COLUMBIA, S.C. — The South Carolina House has overwhelmingly passed their new district map, with just one procedural vote needed before sending it to the Senate.
The South Carolina House district map passed Wednesday 96-14.
Many representatives wanted to fast-track the map's approval, so there's as much time as possible between the redistricting process and the candidate filing deadline in March.
The South Carolina House election is in November 2022. Lawmakers said the time between releasing the new district map and the filing period is important so people can decide which district to run for, and for voters have an idea of who is running in their area.
It's overall the same map that was approved by the House Judiciary Committee recently, with a few minor changes in the Upstate and Lowcountry.
Some lawmakers, mainly Democrats, are unhappy with the outcome.
“We understand that Republicans have the majority," said Representative Wendy Brawley (D, Richland) to the House floor. "What we don't understand is how we can stand and say this is fair."
Brawley raised concerns of gerrymandering, claiming that some lines were purposely drawn to protect Republican incumbents.
However, others thought it was the best option given the state’s population shifts.
Representative Beth Bernstein (D, Richland) was on the House's redistricting committee. She told News19, "the map we have and that was approved today is, under the circumstances, the best that we could do.”
According to U.S. Census data, some areas in the Midlands lost population, or didn’t grow much. Representative Bernstein explained the result of that:
“The population in Richland County did not increase like some other counties: Charleston, Horry, York, so really we had enough population for 10 House members, and right now we have 11 House members,” explained Bernstein.
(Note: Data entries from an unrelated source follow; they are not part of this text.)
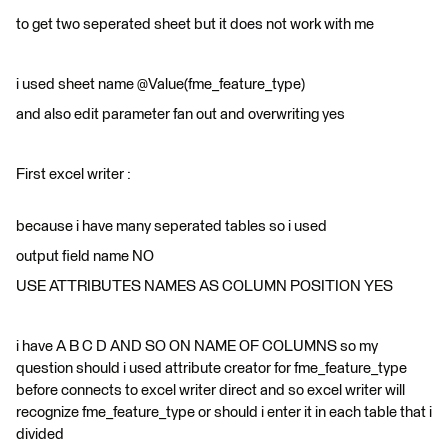
to get two seperated sheet but it does not work with me
i used sheet name @Value(fme_feature_type)
and also edit parameter fan out and overwriting yes
First excel writer :
because i have many seperated tables so i used
output field name NO
USE ATTRIBUTES NAMES AS COLUMN POSITION YES
i have A B C D AND SO ON NAME OF COLUMNS so my
question should i used attribute creator for fme_feature_type
before connects to excel writer direct and so excel writer will
recognize fme_feature_type or should i enter it in each table that i
divided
In other words, if the proposed map is signed into law, Richland County will lose a House seat due to the population shift to the coast. That means Representatives Wendy Brawley and Jermaine Johnson (D, Richland) may run against each other in the upcoming election.
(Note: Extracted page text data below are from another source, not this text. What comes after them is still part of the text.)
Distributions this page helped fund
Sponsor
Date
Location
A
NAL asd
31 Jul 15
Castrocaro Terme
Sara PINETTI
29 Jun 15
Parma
The plan also collapses districts in Orangeburg and Kershaw Counties.
Bernstein explained that Rep. Vic Dabney (R, Kershaw) and Rep. Brandon Newton's (R, Lancaster) districts collapsed into one, so they may run against eachother in 2022.
Rep. Jerry Govan (D, Orangeburg) and Rep. Russell Ott's (D, Calhoun) districts have also merged into one.
“It was hard to figure out how to combine districts," said Bernstein. "It’s just unfortunate that some people will not be able to return just because of the nature of losing population.”
People and current representatives wanting to run in the 2022 South Carolina House election must file for candidacy in their district in March.
The House will return Monday, December 6 for one final vote on their map before sending it to the Senate. That same day, the Senate will begin debate on their South Carolina Senate district map.
The Senate is not on as much of a time crunch as the House, since their election is in 2024.
The House and Senate are expected to take up the U.S. Congressional district map in January.